鳥の囀りそれと誰かの足音、その2つの音が重なって目が覚めた。

そうだった。昨日突然ムーが「泊まってもいい?」と訊いてきたから泊めたのだった。
それともう一つ思い出した、今ピチピチの服を着ているのだった。
勝瑞が来る前に着替えて、村長の所へ行かないと。

起きて1番に窓を開けて朝の空気を吸うと、下に人影が見えた。慌てて隠れるように窓を閉めると、下でムーが扉を開ける音が微かに聞こえた。
それと同時に頭をフル回転させて、上の服を脱いでその服を布団の中に隠し、上半身裸の状態になっていた。
そんなまま窓から外を眺めていると、後ろで扉が大きな音を立てた。

「おはよう! まだ寝ているの?」

微かに窓に写っている顔は、何かを期待しているようなワクワクとした顔だった。
だけど、その目の前には上半身裸のおっさんがいるだけだから次第に視線は痛いものへと変わって行った。

「何しているの?」

「勝瑞! 丁度いいい頃に来た。悪いけど、俺の服を持ってきてくれないか?」

何で俺が。そんな言葉を言いたそうに嫌な顔を見せながら、勝瑞は無言で下の階へ向かっていた。
その姿を見送り、窓の外へと目を向けるも、もう階段を上がる足音が聞こえていた。

「はい、持ってきたよ。もう、服がないならそう言ってよね。新しいのくらいすぐに用意したのに」

服がないことを言わなかった俺が完全に悪いから何も言い返せないし、言葉を繕うことさえもできなかった。
言葉は出ることがなかったが、ムーが洗ってくれた服を着て、今日と言う1日の再出発をはかった。
と言っても、ムーが作ってくれた朝ごはんを食べて、仕事に出掛けるだけだが。

「それよりも勝瑞……。

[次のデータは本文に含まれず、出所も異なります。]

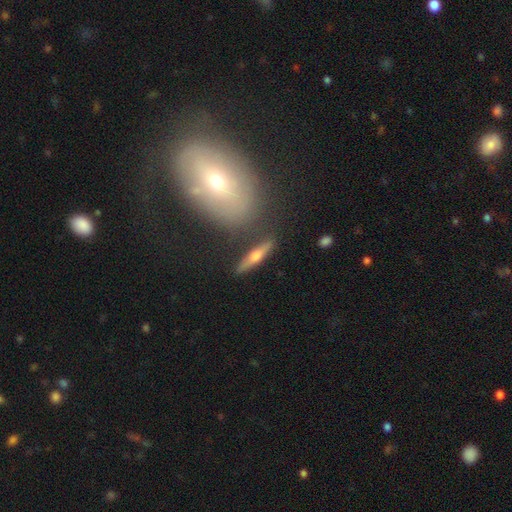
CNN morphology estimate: smooth-or-featured: featured or disk: 57% | smooth: 36% | star or artifact: 7%
  disk-edge-on: yes: 92% | no: 8%
    edge-on-bulge: rounded: 92% | none: 4% | boxy: 4%
  merging: none: 83% | minor disturbance: 10% | merger: 5% | major disturbance: 3%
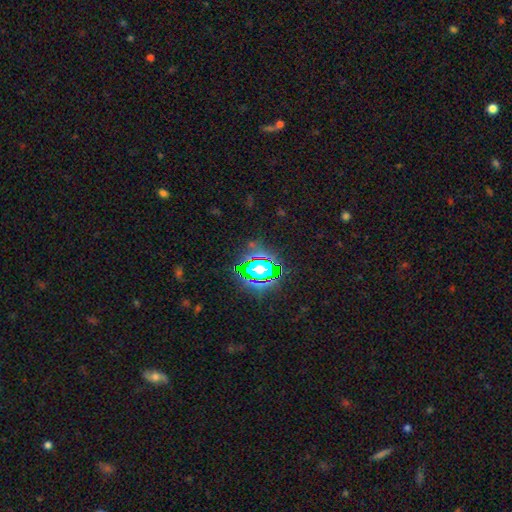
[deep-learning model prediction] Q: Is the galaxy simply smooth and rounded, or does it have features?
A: star or artifact — 79%.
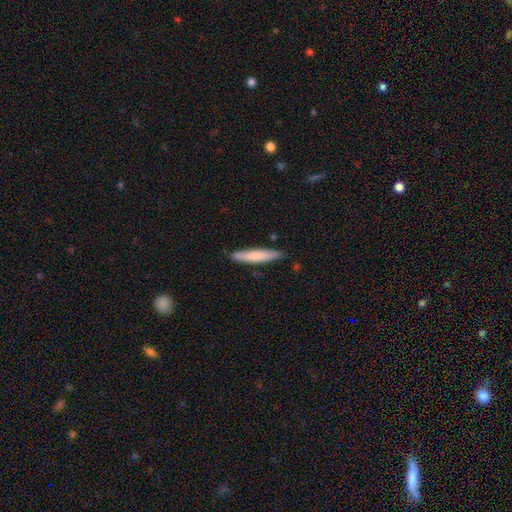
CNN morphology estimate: The model was most divided on "smooth or featured": smooth: 73%, featured or disk: 21%, star or artifact: 5%. More confident: how rounded — cigar-shaped (90%); merging — none (85%).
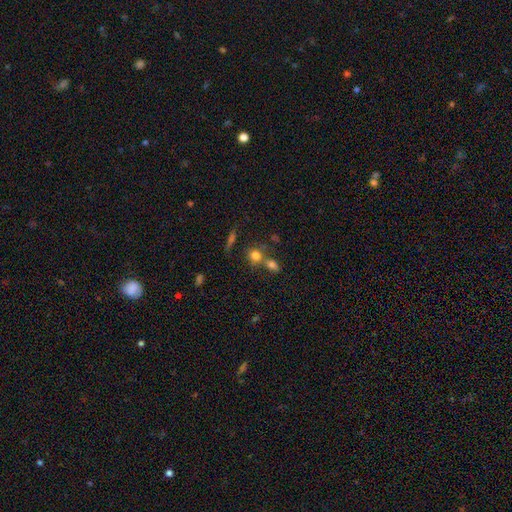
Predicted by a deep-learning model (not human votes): A smooth galaxy with no disk features (74%) that is round (72%). Merging: none (46%).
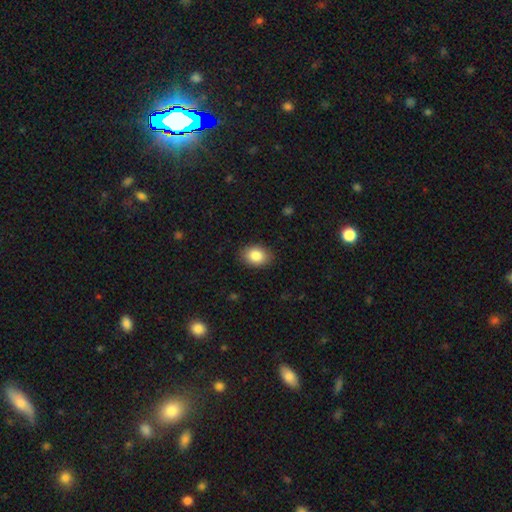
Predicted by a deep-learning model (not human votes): This is clearly a smooth galaxy (86%). How rounded: likely in between (67%). Merging: clearly none (87%).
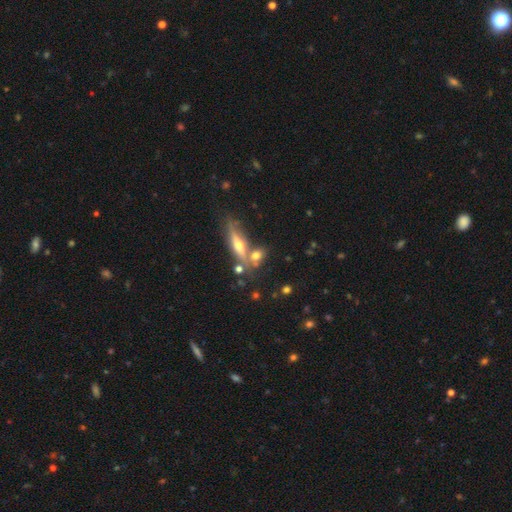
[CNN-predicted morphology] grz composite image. It shows a smooth galaxy with no disk features (51%) that is in between round and cigar-shaped (42%). Merging: none (54%).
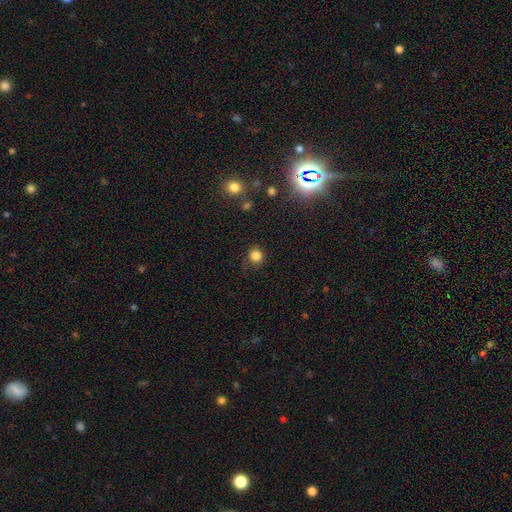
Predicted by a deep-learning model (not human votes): A smooth galaxy with no disk features (82%) that is round (90%). Merging: none (77%).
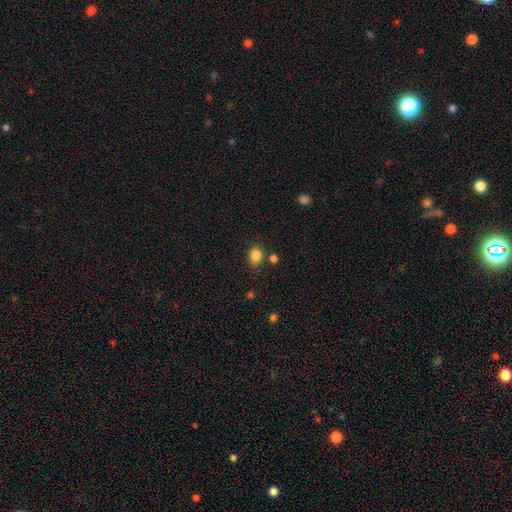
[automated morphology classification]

昨日の件なんだが」

真剣な眼差しを勝瑞に向けるも、外方を向いていて答える気などさらさらないようだ。
そんな勝瑞は着替えている俺を置いて先に下に降りてしまった。
服を整えた俺は、後を追うように下に降りた。

「あ、おはようございます。今日は思ったより天気が良くて洗濯物も乾いてました」

そんなことをすっかり忘れていた。生乾きも覚悟していたが、服は濡れている様子はなかった。
ムーの施しがよぼと良かったのだろうな。本当になんていい子なんだ。

「さぁ、早速朝ごはんにしよう!」

そんな風に2人の会話に割って入ってきたのは勝瑞だ。いや、こちらの世界ではラベ・プラ・ゾールか。

そんな勝瑞の言葉を期に3人で机を囲い朝食を摂った。
終わると早々に用意を済ませて、別荘を後にした。
ムーとは別荘の前で別れて、勝瑞と共に村長の家まで続く森を突き進んでいった。

「しょ、ラベプラゾール。村長との話し合いはいつ行われるのだ?」

「ふふっ、僕がこんな朝早く来たという時点で気付いてほしいけどねー」

つまりは、今すぐにってこと……だった。村長の家に着いた途端に、応接室の様な部屋に案内された。アンティーク調の1人掛けソファーが4つ、2対2で向かい合っていて、その中央には焦茶色のこちらもアンティーク調のテーブルが置いてあった。
詳しいことは知らないけど、扉から1番近い席に座って村長が来るのを待った。
勝瑞はどこに行ったのか。入るなり給仕さんに「後は任せた」と言ってどこかへか行ってしまった。
そのお陰で俺は妙な気持ちのままこのソファーに座っているんだ。

「お待たせしました。エソメ・プラ・ゾール村長が参りました」

突然扉を開けて入って来た年配の給仕さんはお辞儀をしながらそう言った。
俺も2、3センチ飛び跳ねて、その行動注視していた。そして、入れ替わるように村長は入って来た。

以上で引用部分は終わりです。